How do you design effective policies and programmes to help vulnerable populations when you don’t know how many people you’re dealing with?
The difficulty of collecting reliable data in the midst of an emergency is a perennial problem for the humanitarian sector, but it is compounded when the people you’re trying to count have gone uncounted by their own government for decades.
Statelessness – the result of not being considered a national of any country – is often, by its very nature, an invisible problem that is extremely difficult to measure. Denied rights and services and forced to live on the margins of societies, stateless people are usually undocumented and ignored by authorities. They don’t show up in national censuses or in your typical databases.
The many potential causes – from lack of birth registration to redrawing of state boundaries to discriminatory nationality laws – complicate the task of tracking stateless populations. This presents a problem for the UN’s refugee agency, UNHCR, which is mandated to prevent and reduce statelessness and provide protection to stateless people.
UNHCR relies primarily on government statistics to map statelessness, but most states have shown little interest in trying to quantify something they may deny even exists.

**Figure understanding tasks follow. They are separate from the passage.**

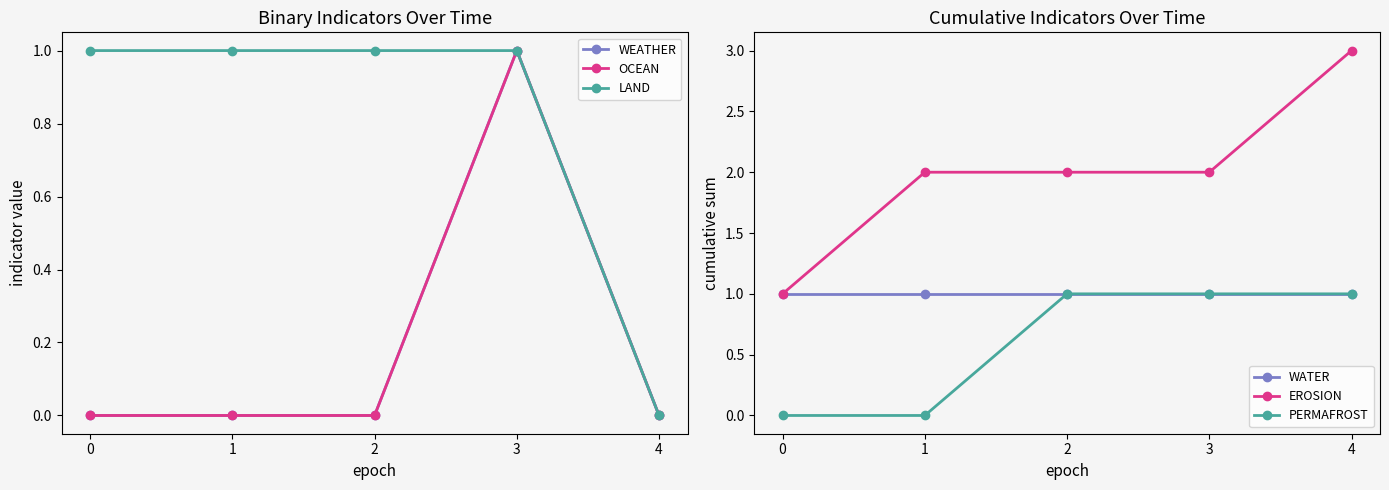

Reading left to right, what are all the values shown in this chart?

WEATHER: 0=0	1=0	2=0	3=1	4=0
OCEAN: 0=0	1=0	2=0	3=1	4=0
LAND: 0=1	1=1	2=1	3=1	4=0
WATER: 0=1	1=1	2=1	3=1	4=1
EROSION: 0=1	1=2	2=2	3=2	4=3
PERMAFROST: 0=0	1=0	2=1	3=1	4=1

Myanmar, for example, has long asserted that its 1.3 million Rohingya cannot be nationals of Myanmar because they are Bengali migrants.
In addition, many stateless people are themselves reluctant to self-identify as stateless, said Stephen Pattison, a spokesperson on the issue for UNHCR.

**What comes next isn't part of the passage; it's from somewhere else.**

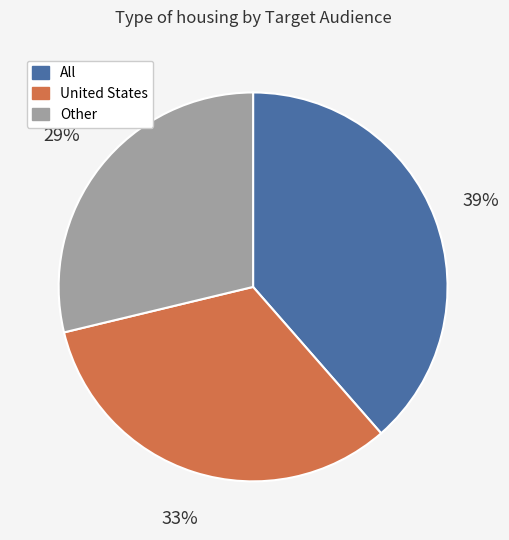

To the nearest percent, what is the difference between the largest and smallest slice percentages?

10%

“They don’t want to be stigmatised because of it,” he told IRIN. “Classifying populations as stateless can have the reverse effect we want – of [further] excluding them.”
Guesstimate
The result of these challenges is that UNHCR only has data from 77 countries, providing a tally of 3.5 million stateless people by the end of 2013. With statelessness remaining unmapped in over 50 percent of states, UNHCR’s estimate that there at least 10 million stateless people globally is little more than guesswork and, most experts agree, probably a significant underestimation of the true number.
Brad Blitz of Middlesex University, who has researched statelessness, argues that the main problem with UNHCR’s data is its narrow definition of the problem, one which focuses on the “de jure” stateless and excludes large numbers of “de facto” stateless – people who have a nationality but are unable to avail themselves of it, often because they are living in another country.

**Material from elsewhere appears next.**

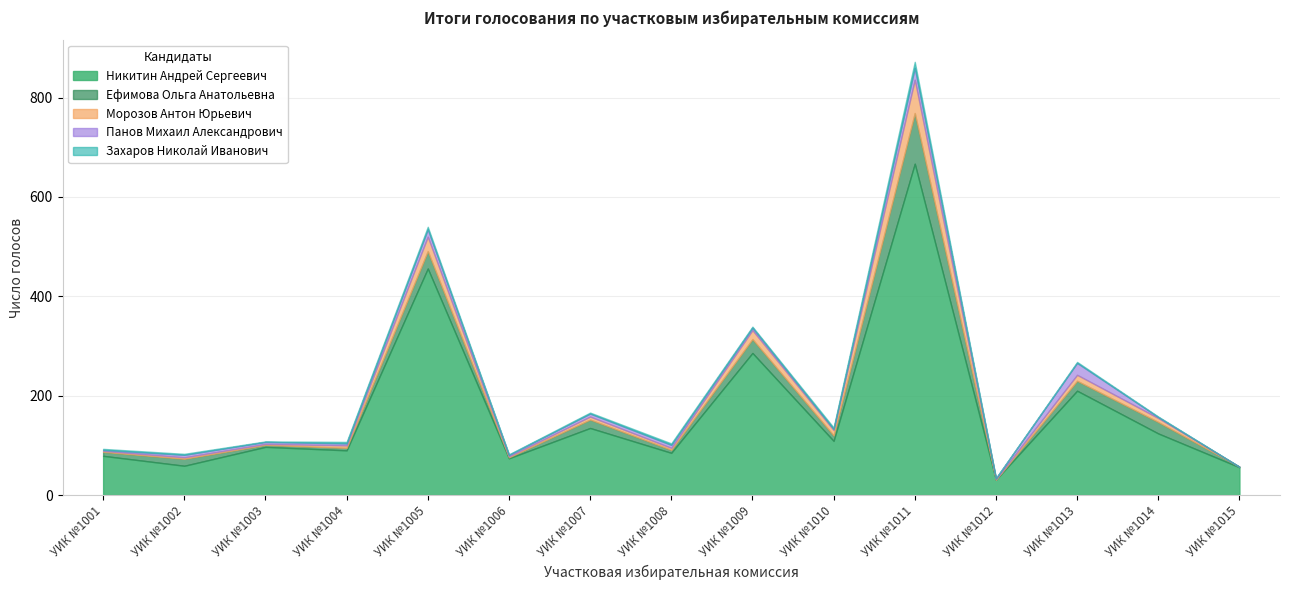

How many interior local valleys does the Морозов Антон Юрьевич series have?

5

Blitz gives the example of failed asylum seekers who have been deemed ineligible for protection but are unable to return to their home countries. “I would say that having an Eritrean passport doesn’t do much for you if you’re not considered a refugee; it doesn’t give you protection. There are large numbers of people like that,” he said.
Research that Blitz has done together with Rajith Lakshman at the Institute of Development Studies at Sussex University found that being stateless had long-term negative impacts on income, health and education levels. To mitigate those affects, “you need to be accurate [with your data] so you can have targeted policies in place,” he told IRIN.
Gaps in Africa
Last November, UNHCR launched a 10-year campaign to end statelessness by 2024 with a 10-point action plan that includes improving qualitative and quantitative data on stateless populations.
Bronwen Manby, a human rights and democracy researcher at the London School of Economics, predicts that the campaign will actually “increase” statelessness by many millions of people by bringing greater attention to the issue and bringing previously uncounted populations into focus.
Manby has written about major gaps in UNHCR’s current figures for statelessness in Sub-Saharan Africa – the total given is 721,303 in just four countries, the majority of them (700,000) in Côte d’Ivoire. There are no figures for many other African countries, including Democratic Republic of Congo, Madagascar, Ethiopia, South Sudan and Zimbabwe – all of which are likely to have sizeable populations of stateless people but where there is little political will or resources to count them.
Expecting a government that introduced discriminatory nationality laws to collect data on the people it made stateless is probably not realistic, Manby points out, giving the example of Zimbabwe where people born to foreign parents were made stateless by a 2001 change to the country’s Citizenship Act.
Getting civil society involved in mapping statelessness is also problematic, says Pattison of UNHCR, because it raises issues around the quality and reliability of data that has to conform to the UN’s strict standards.
The result, according to Blitz, is that statelessness is being under-represented, making it harder to marshal public support to end it at a time when refugee numbers are soaring and statelessness is in danger of becoming less of a priority.
Knowing enough to act
He suggests that there are ways to better survey statelessness than UNHCR is currently using. “I think we need to expand definitions, employ more demographic methods and draw upon what we know about how people become stateless,” he told IRIN.
This could involve zeroing in on countries that have experienced state secession, such as South Sudan or former Soviet Union countries; or looking at long-term migrants from countries with laws stating that nationality can expire after a certain period of non-residency.
Manby points out that establishing truer figures of statelessness is often just too costly and difficult. “In order to establish accurate numbers in Zimbabwe, for example, you’d have to do quite an elaborate household survey and you’ll find some people have one document but not the other, so are they stateless or not?”
“Better data is a really good thing to have, if you can get it,” she adds. “But in the context of some countries where it’s really hard and expensive to get, is it really the priority? I think in many countries we know enough to act.”